Controlled-release fertilisers are ‘clever’ feeds. They slowly release their nutrients in a controlled way, only when the conditions are right for plant growth and when the plants need them, so you can’t overfeed or underfeed and there is minimal wastage. They can feed plants for up to six months, so one application in spring is usually all the plants need for the whole growing year. As well as feeding for a long time, they’re perfect for busy people or those who forget to feed their plants regularly. Richard’s Easy Feed is a great example of this type of fertiliser.

How and When to Feed Your Plants. What else to consider?

There are a few other soil factors to consider if you want to grow great plants. Keep it moist – Because plants don’t ‘eat’ their food – they absorb nutrients in solution through their roots – the soil or compost must be moist. If the soil is too dry, it will prevent the nutrients from being taken up. So, it’s important to apply to moist soil or compost – and another reason why liquid fertilisers are so useful. Keep breathing – Roots need air to live, so lots of small, fine channels in the soil are essential. Your plants won’t appreciate compact soil, such as heavy clay soil, with little or no air spaces.

Organic matter to the rescue

Fortunately, organic matter, such as garden compost, well-rotted manure, leafmould or composted bark, can help improve all poor soils. Mixed into the soil, it improves the structure, increasing its water- and air-holding capacity.

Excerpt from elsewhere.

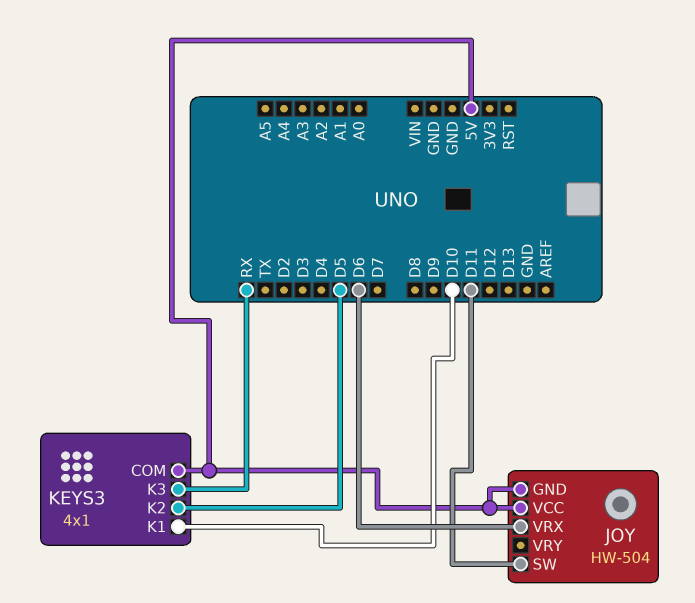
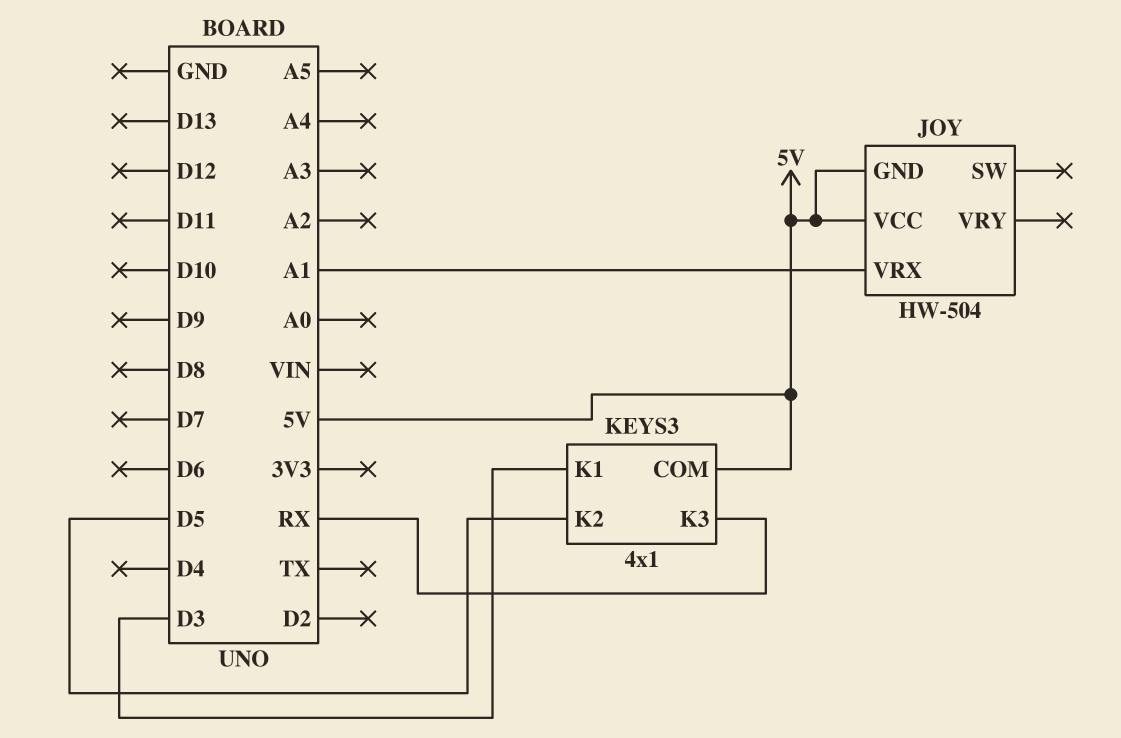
JOY pin SW: D11 -> none
JOY pin VRX: D6 -> A1
KEYS3 pin K1: D10 -> D3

Feed the soil and your plants with Flower Power Natural Fertiliser. Image: Richard Jackson Garden

But it also has other amazing properties in helping to promote healthy plants. The increased humus in the soil increases microbial activity and it is the food source for essential friendly soil flora and fauna including micro-organisms, soil fungi and bacteria needed for a healthy soil. This is the main principle of organic gardening – a healthy soil means healthy plants. Richard Jackson Natural Fertiliser has been developed to feed your garden plants and gently improve your soil at the same time. A special combination of natural poultry manure, trace elements, extra potash and magnesium, this granular fertiliser is a must-have for your borders and allotments, or even used when planting.  It is also the food source of the much hyped, almost mythical, mycorrhizal fungi. These are naturally occurring fungi that attach themselves to the roots enabling the plants to absorb more nutrients and water, so they grow better, as well as making them more drought tolerant.

Acid or alkaline?

Soil pH (its acidity or alkalinity) is also important. Some nutrients become “locked up” in the soil at pH extremes, which is why the leaves of rhododendrons, camellias and other lime-hating, ericaceous plants turn yellow in alkaline soil – they can’t absorb enough iron from the soil, which is locked up at the high pH.

Special help

If you want to give your plants a very special boost to the start of their life, add products like Richard’s Root Booster. The special formulation does three amazing things: it locks in nutrients when you feed your plants, so they don’t leach out as easily; builds a stronger root system, so plants grow better; develops a healthier, more disease- and weather-resistant plant.

Richard using Root Booster
Adding Root Booster when planting helps to build a stronger root system. Image: Richard Jackson Garden

It does this thanks to its three special ingredients: humates (found in humus) boost root growth and help fertilisers work more effectively; seaweed extract is a natural bio-stimulant that also conserves moisture in the soil/compost, so you shouldn’t have to water quite so often; special plant food that gently boosts plant growth in the first few weeks. Humates and Seaweed Extract can also be found in Flower Power Plant Food. So, if you want the best quality plants around, then feed them – feed them now!